The claim that folding a piece of paper in half 50 times will result in a thickness equal to 3/4 the distance from the Earth to the Sun is a popular and often-cited analogy, but it is not accurate. In reality, it is impossible to fold a regular piece of paper in half more than about seven to twelve times, depending on various factors such as the size of the paper and its flexibility.
The reason for this limitation is that each time you fold a piece of paper in half, its thickness doubles. After a few folds, the paper becomes significantly thicker, and it becomes increasingly challenging to fold it precisely in half. Eventually, the accumulated thickness prevents further folding.
To illustrate the point, let's assume that the thickness of a typical piece of paper is about 0.1 millimeters. If we fold it in half, it will be 0.2 millimeters thick. After ten folds, the thickness would reach approximately 102.4 millimeters (about 10 centimeters or roughly 4 inches).

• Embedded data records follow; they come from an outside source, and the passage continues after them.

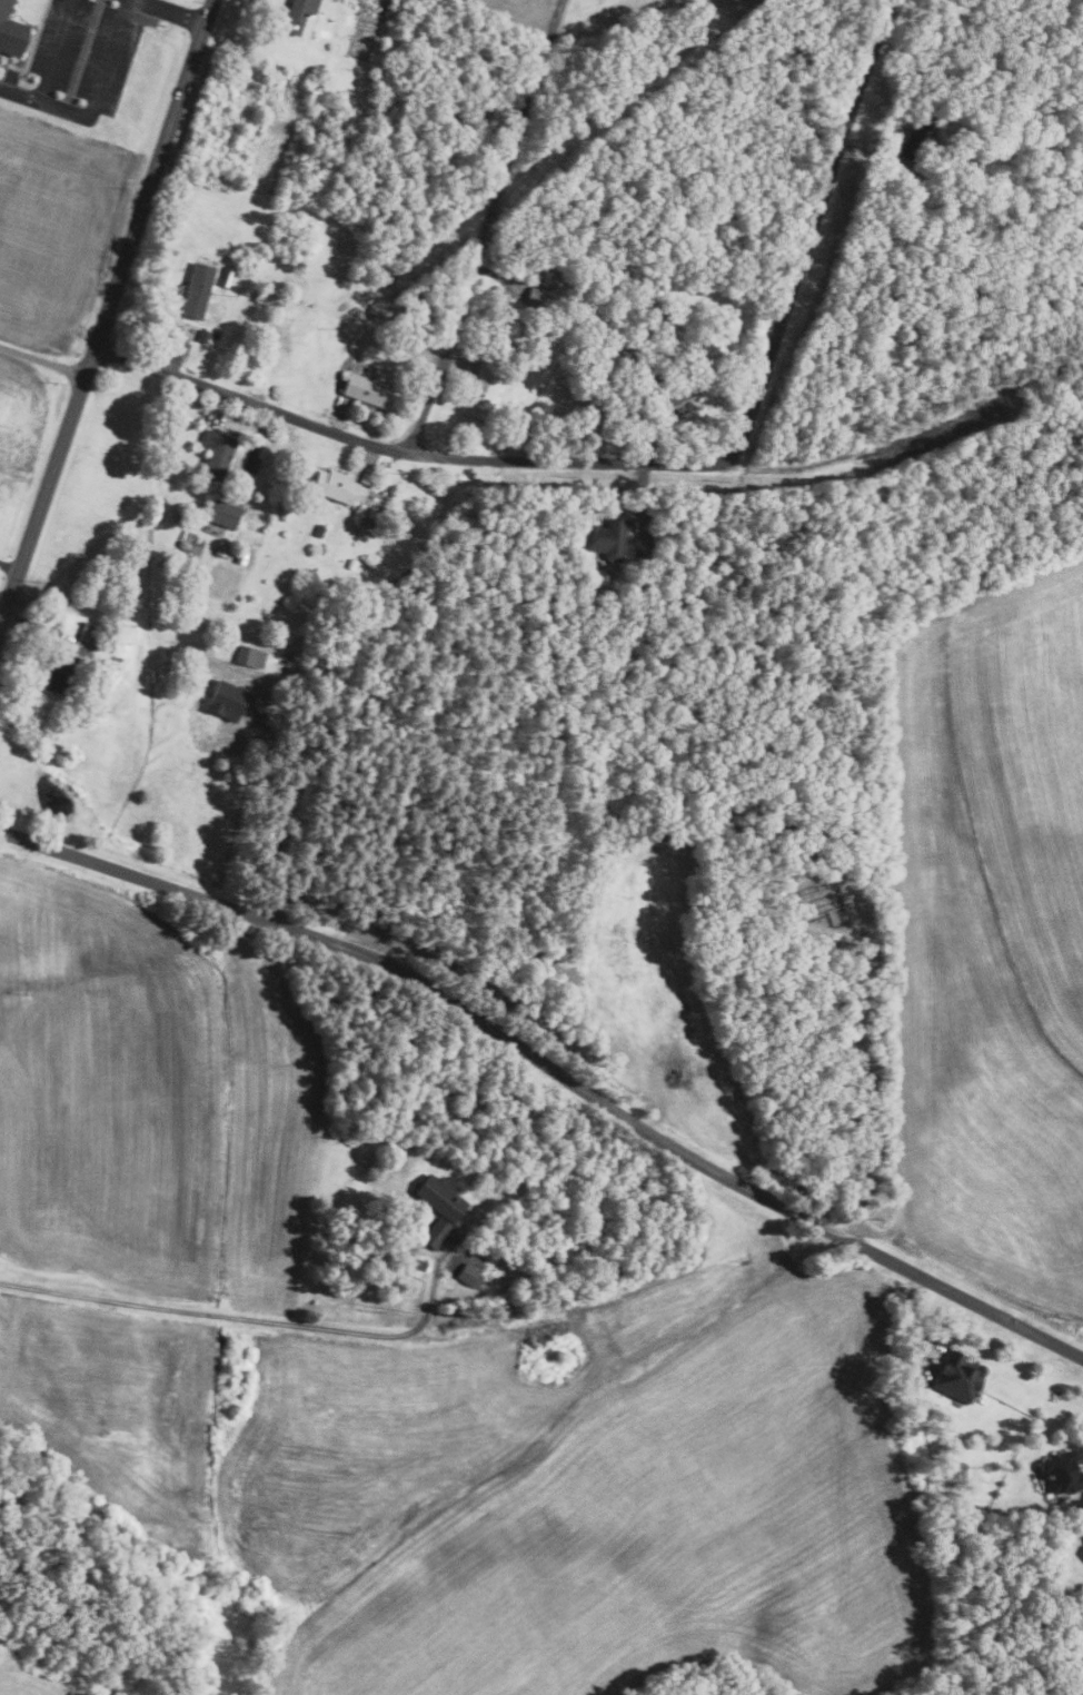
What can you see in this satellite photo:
road: (174, 12)
building: (295, 15)
building: (10, 32)
road: (18, 97)
road: (71, 114)
building: (919, 138)
road: (871, 157)
road: (482, 226)
building: (226, 275)
building: (196, 290)
building: (259, 296)
building: (534, 296)
building: (373, 308)
road: (106, 309)
building: (181, 348)
road: (162, 355)
road: (42, 361)
road: (453, 366)
building: (617, 386)
building: (367, 389)
building: (673, 392)
building: (480, 393)
road: (684, 406)
road: (219, 408)
crop: (24, 412)
road: (338, 416)
road: (252, 449)
building: (216, 454)
road: (367, 457)
road: (647, 462)
building: (337, 486)
road: (642, 496)
building: (223, 513)
building: (318, 530)
building: (360, 530)
building: (605, 538)
building: (224, 550)
building: (241, 556)
building: (350, 563)
building: (370, 563)
road: (8, 569)
building: (93, 629)
road: (28, 630)
building: (249, 656)
building: (65, 674)
building: (224, 700)
building: (818, 903)
crop: (990, 931)
crop: (661, 1001)
road: (677, 1067)
road: (551, 1070)
road: (875, 1091)
crop: (152, 1099)
building: (440, 1196)
building: (436, 1233)
building: (400, 1239)
building: (417, 1263)
road: (243, 1317)
building: (959, 1375)
building: (1063, 1472)
crop: (517, 1479)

Continuing this exponential growth, after 20 folds, it would reach approximately 104,857.6 millimeters (about 105 meters or 345 feet), and after 30 folds, it would be around 10.7 kilometers (6.7 miles) thick.
Considering the average distance from the Earth to the Sun, which is about 93 million miles (150 million kilometers), it becomes apparent that even with an unrealistic number of folds, the thickness of the paper would be nowhere near 3/4 of that distance.
The claim you mentioned is often used as an example to highlight the exponential growth of thickness with each fold, but it should not be taken as a literal representation of reality.